To press this point, GM announced today that they’re postponing by a month the incentive payments that they owe their dealers for sales made in October. Outside estimates are that about half a billion dollars are being withheld from dealers.
This of course is being presented as a cash-preserving move. It also has the surely-unintended side-effect of causing GM’s dealers some very direct pain. Those dealers are all burning up the phone lines to their Congressmen right now, threatening to dump lots of employees on the street right before the holidays unless GM gets their bailout.
It’s going to be politically impossible not to bridge GM at this point in time. The Republicans know this. The Democrats know it too, which is why late yesterday they started posturing that there would be no lifeline, and that the Republicans are to blame. This way, the bailout will happen with Republican votes. And the Republicans will still be portrayed in the media as having tried to throw three million people out of work.
For their part, GM and the UAW would just as soon wait until the next Congress and the incoming Democratic administration. Since the new Senate will be all but filibuster-proof, the Big Three and the UAW can expect to get a much better deal from Congress than they would now.

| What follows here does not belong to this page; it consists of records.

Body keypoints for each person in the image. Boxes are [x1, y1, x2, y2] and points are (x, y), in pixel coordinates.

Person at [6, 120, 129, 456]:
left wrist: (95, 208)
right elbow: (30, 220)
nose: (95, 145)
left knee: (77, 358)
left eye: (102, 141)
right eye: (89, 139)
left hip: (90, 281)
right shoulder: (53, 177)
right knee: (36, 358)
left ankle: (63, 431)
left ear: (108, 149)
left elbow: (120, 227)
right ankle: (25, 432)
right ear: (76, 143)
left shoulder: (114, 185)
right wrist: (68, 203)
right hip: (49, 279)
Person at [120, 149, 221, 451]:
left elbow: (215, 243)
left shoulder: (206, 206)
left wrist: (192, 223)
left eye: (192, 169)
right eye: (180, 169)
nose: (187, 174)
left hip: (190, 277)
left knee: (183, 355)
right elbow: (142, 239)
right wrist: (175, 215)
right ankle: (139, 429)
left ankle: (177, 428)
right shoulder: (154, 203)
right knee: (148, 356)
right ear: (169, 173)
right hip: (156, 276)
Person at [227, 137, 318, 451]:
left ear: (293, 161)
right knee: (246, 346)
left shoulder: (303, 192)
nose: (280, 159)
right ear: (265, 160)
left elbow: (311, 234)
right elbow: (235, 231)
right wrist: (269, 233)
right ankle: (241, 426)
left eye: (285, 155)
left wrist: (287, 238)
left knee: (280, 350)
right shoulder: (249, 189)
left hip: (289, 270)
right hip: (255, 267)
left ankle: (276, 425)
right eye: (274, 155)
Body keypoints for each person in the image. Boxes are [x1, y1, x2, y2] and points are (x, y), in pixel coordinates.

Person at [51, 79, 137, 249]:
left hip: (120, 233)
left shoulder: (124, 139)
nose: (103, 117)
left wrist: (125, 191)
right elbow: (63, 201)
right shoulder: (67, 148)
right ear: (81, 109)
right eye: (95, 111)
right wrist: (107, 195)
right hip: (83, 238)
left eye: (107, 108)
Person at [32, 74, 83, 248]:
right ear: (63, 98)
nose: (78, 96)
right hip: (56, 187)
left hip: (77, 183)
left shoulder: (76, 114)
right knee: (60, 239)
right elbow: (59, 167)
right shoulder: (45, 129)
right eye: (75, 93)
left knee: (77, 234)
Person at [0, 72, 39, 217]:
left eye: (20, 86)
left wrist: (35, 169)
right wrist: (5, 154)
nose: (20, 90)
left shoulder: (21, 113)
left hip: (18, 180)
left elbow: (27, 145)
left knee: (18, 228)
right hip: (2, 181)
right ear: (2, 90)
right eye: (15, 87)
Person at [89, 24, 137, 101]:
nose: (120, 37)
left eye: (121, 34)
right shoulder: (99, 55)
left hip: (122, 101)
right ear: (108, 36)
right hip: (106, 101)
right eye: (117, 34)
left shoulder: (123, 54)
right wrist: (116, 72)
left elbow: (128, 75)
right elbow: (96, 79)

By “better deal,” I mean a much more open-ended commitment from the Federal government, which would allow the Big Three to avoid meaningful and painful reforms. That also goes for the state of Michigan, which delivered critical electoral votes for Obama, and for the UAW.
It’s ultimately going to be a far worse deal for the taxpayers and for the people who buy automobiles. General Motors will still be as uncompetitive as ever, but now its losses will be socialized. Welcome to industrial policy, American-style.